Some Facts about Bootstrapping

This post documents some facts about bootstrapping that I encountered during my PhD. In particular, this post highlights some asymptotic results relating to

The mean absolute deviation of normal variables
The quantile of absolute deviations from the mean
The distribution of standard deviations

Consider the setting where we sample $T$ observations and create $B$ samples of size $T$ by sampling with replacement.

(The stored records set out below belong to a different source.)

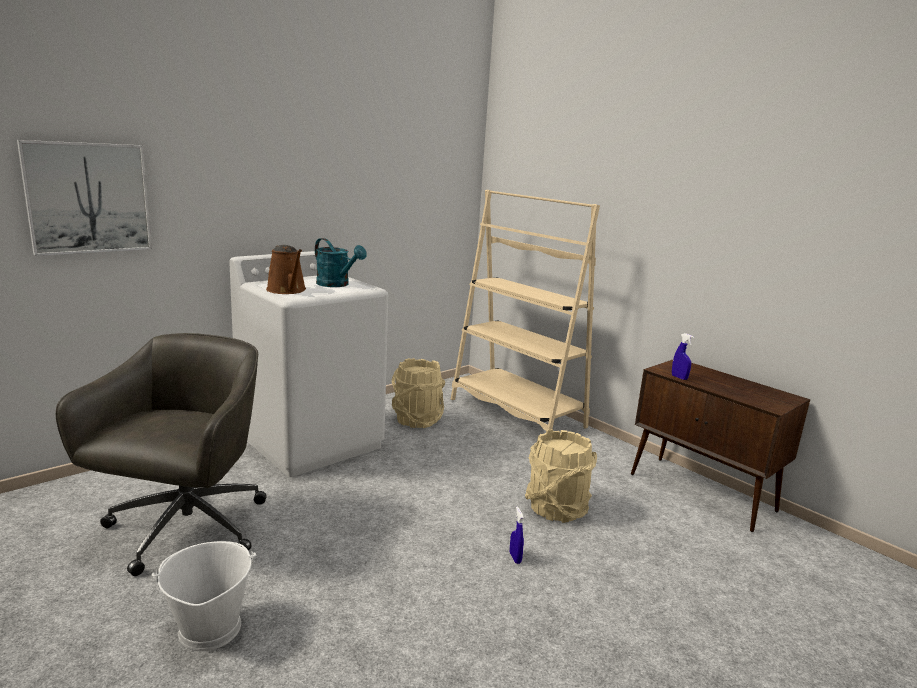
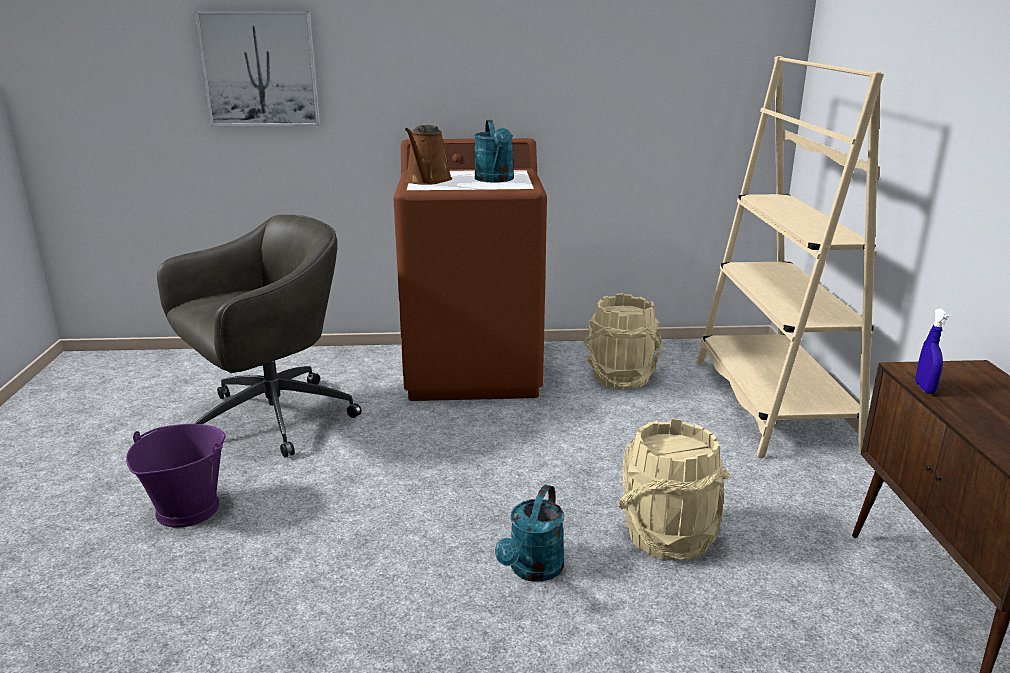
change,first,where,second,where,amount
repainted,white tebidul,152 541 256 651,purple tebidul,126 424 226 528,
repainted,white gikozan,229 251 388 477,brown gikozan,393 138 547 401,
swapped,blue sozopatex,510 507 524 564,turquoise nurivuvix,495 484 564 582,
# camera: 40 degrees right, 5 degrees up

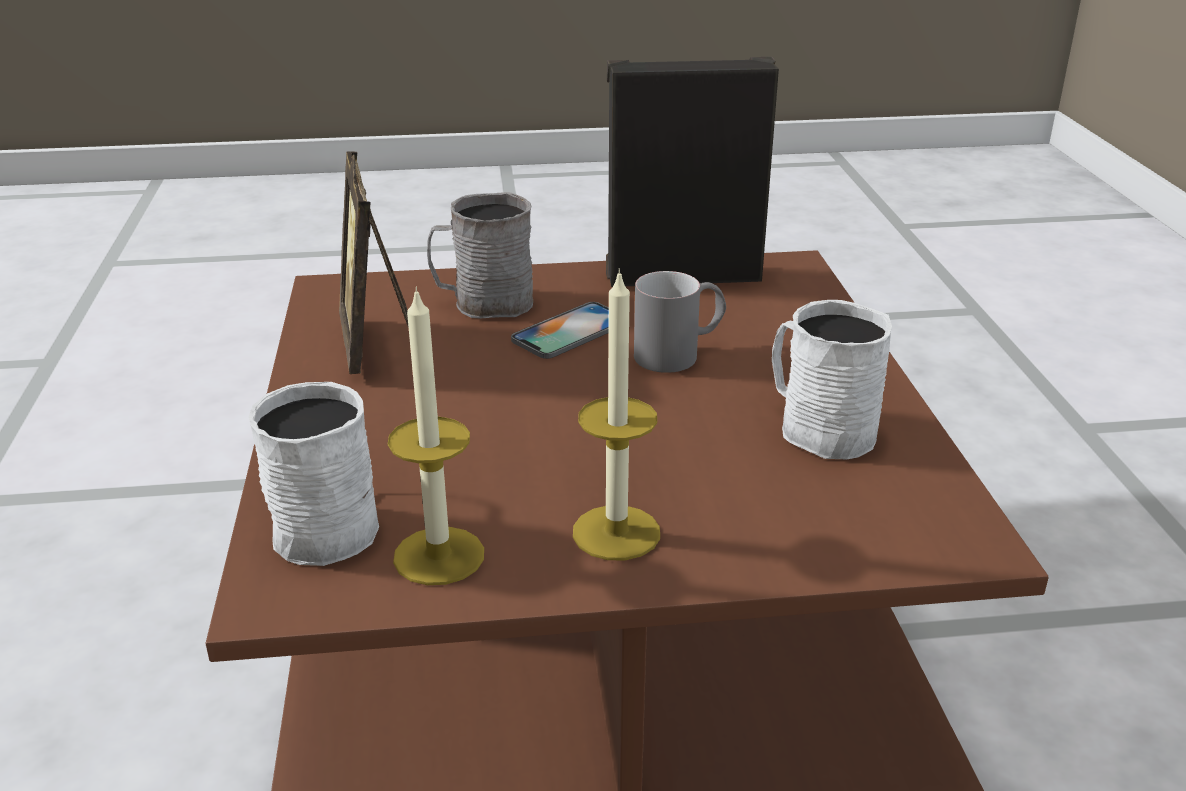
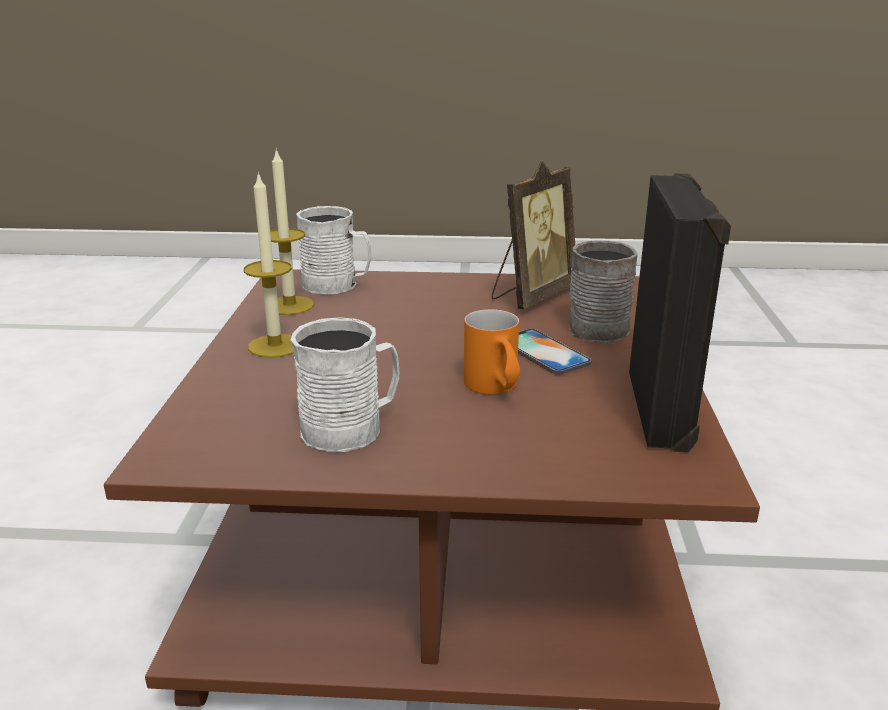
change,first,where,second,where,amount
rotated,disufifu,339 151 409 374,,491 160 575 310,135 degrees clockwise
repainted,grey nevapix,634 271 726 373,orange nevapix,464 309 520 395,
# camera: 100 degrees right, 5 degrees down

In other words, we have:

The original sample $S := \{X_i\}_{i \in [T]}$
$\bar{\mu}$ is the sample mean statistic computed over $S$
The samples from $S$ with replacement: $S_b := \{X^{(b)}_i\}_{i=1}^T, \ b \in [B] := \{1,2,...,B\}$
$\bar{\mu}^{(b)}$ is the statistic computed over the $T$ observations associated with batch $b\in[B]$

Part 1: Normality

Mean Absolute Deviation and Standard Deviation

Geary, R. C. proved the following: If $X \sim N(\mu, \sigma)$ then $\mathbb{E}[|X - \mu|] = \sqrt{\frac{2}{\pi}} \sigma$ Geary, The Ratio of the Mean Deviation to the Standard Deviation as a Test of Normality., Biometrika, 27(3), 310–32, 1935.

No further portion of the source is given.